* Directions for this task
Only the pictures should be dropped; every line of the data must come back exactly as written.

* Source records
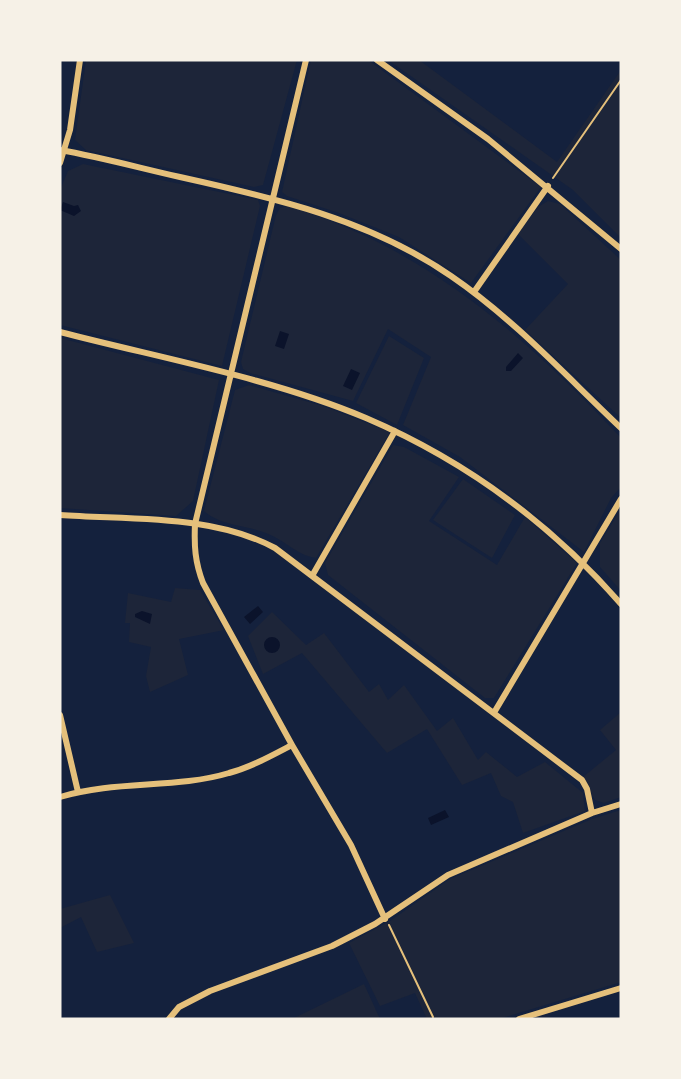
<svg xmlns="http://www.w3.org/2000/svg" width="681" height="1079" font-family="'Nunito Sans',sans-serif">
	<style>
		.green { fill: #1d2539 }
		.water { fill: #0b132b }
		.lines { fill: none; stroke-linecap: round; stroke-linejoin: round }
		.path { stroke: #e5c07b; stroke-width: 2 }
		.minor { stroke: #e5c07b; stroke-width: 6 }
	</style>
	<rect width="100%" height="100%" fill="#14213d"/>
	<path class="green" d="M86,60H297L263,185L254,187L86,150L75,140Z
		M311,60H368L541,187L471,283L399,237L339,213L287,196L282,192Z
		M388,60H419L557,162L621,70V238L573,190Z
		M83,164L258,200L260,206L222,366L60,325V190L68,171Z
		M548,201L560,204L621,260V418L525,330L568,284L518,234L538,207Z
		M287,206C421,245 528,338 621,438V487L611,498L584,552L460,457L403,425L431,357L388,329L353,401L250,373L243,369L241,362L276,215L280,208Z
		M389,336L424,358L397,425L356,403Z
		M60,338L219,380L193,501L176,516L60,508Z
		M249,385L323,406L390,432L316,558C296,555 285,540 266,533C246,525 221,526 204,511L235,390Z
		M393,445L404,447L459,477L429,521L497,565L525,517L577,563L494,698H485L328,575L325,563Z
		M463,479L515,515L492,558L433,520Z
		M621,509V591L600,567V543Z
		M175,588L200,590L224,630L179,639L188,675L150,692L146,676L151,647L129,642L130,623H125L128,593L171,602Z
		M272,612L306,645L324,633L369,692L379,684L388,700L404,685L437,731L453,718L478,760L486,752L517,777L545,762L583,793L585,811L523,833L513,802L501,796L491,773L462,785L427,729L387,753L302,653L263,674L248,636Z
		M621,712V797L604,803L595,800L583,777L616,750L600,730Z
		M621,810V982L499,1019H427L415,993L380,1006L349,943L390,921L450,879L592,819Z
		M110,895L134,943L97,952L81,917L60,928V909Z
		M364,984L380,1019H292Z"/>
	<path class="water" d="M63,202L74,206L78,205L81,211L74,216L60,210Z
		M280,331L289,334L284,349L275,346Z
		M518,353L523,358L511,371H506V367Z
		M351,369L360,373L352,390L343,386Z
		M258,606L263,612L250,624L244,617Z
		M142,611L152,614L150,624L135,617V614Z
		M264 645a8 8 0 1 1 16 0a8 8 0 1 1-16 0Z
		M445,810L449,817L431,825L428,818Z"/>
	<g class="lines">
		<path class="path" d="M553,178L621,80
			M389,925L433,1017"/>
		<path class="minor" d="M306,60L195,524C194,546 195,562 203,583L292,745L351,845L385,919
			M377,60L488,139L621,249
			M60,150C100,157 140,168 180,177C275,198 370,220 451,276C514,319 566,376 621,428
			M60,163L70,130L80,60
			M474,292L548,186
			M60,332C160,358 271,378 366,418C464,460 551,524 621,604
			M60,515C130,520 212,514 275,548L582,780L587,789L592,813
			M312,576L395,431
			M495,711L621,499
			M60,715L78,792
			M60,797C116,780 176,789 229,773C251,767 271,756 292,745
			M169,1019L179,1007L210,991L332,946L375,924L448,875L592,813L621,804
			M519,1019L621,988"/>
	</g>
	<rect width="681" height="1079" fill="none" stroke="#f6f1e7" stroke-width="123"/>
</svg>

* Result of the task
<svg xmlns="http://www.w3.org/2000/svg" width="681" height="1079" font-family="'Nunito Sans',sans-serif">
	<style>
		.green { fill: #1d2539 }
		.water { fill: #0b132b }
		.lines { fill: none; stroke-linecap: round; stroke-linejoin: round }
		.path { stroke: #e5c07b; stroke-width: 2 }
		.minor { stroke: #e5c07b; stroke-width: 6 }
	</style>
	<rect width="100%" height="100%" fill="#14213d"/>
	<path class="green" d="M86,60H297L263,185L254,187L86,150L75,140Z
		M311,60H368L541,187L471,283L399,237L339,213L287,196L282,192Z
		M388,60H419L557,162L621,70V238L573,190Z
		M83,164L258,200L260,206L222,366L60,325V190L68,171Z
		M548,201L560,204L621,260V418L525,330L568,284L518,234L538,207Z
		M287,206C421,245 528,338 621,438V487L611,498L584,552L460,457L403,425L431,357L388,329L353,401L250,373L243,369L241,362L276,215L280,208Z
		M389,336L424,358L397,425L356,403Z
		M60,338L219,380L193,501L176,516L60,508Z
		M249,385L323,406L390,432L316,558C296,555 285,540 266,533C246,525 221,526 204,511L235,390Z
		M393,445L404,447L459,477L429,521L497,565L525,517L577,563L494,698H485L328,575L325,563Z
		M463,479L515,515L492,558L433,520Z
		M621,509V591L600,567V543Z
		M175,588L200,590L224,630L179,639L188,675L150,692L146,676L151,647L129,642L130,623H125L128,593L171,602Z
		M272,612L306,645L324,633L369,692L379,684L388,700L404,685L437,731L453,718L478,760L486,752L517,777L545,762L583,793L585,811L523,833L513,802L501,796L491,773L462,785L427,729L387,753L302,653L263,674L248,636Z
		M621,712V797L604,803L595,800L583,777L616,750L600,730Z
		M621,810V982L499,1019H427L415,993L380,1006L349,943L390,921L450,879L592,819Z
		M110,895L134,943L97,952L81,917L60,928V909Z
		M364,984L380,1019H292Z"/>
	<path class="water" d="M63,202L74,206L78,205L81,211L74,216L60,210Z
		M280,331L289,334L284,349L275,346Z
		M518,353L523,358L511,371H506V367Z
		M351,369L360,373L352,390L343,386Z
		M258,606L263,612L250,624L244,617Z
		M142,611L152,614L150,624L135,617V614Z
		M264 645a8 8 0 1 1 16 0a8 8 0 1 1-16 0Z
		M445,810L449,817L431,825L428,818Z"/>
	<g class="lines">
		<path class="path" d="M553,178L621,80
			M389,925L433,1017"/>
		<path class="minor" d="M306,60L195,524C194,546 195,562 203,583L292,745L351,845L385,919
			M377,60L488,139L621,249
			M60,150C100,157 140,168 180,177C275,198 370,220 451,276C514,319 566,376 621,428
			M60,163L70,130L80,60
			M474,292L548,186
			M60,332C160,358 271,378 366,418C464,460 551,524 621,604
			M60,515C130,520 212,514 275,548L582,780L587,789L592,813
			M312,576L395,431
			M495,711L621,499
			M60,715L78,792
			M60,797C116,780 176,789 229,773C251,767 271,756 292,745
			M169,1019L179,1007L210,991L332,946L375,924L448,875L592,813L621,804
			M519,1019L621,988"/>
	</g>
	<rect width="681" height="1079" fill="none" stroke="#f6f1e7" stroke-width="123"/>
</svg>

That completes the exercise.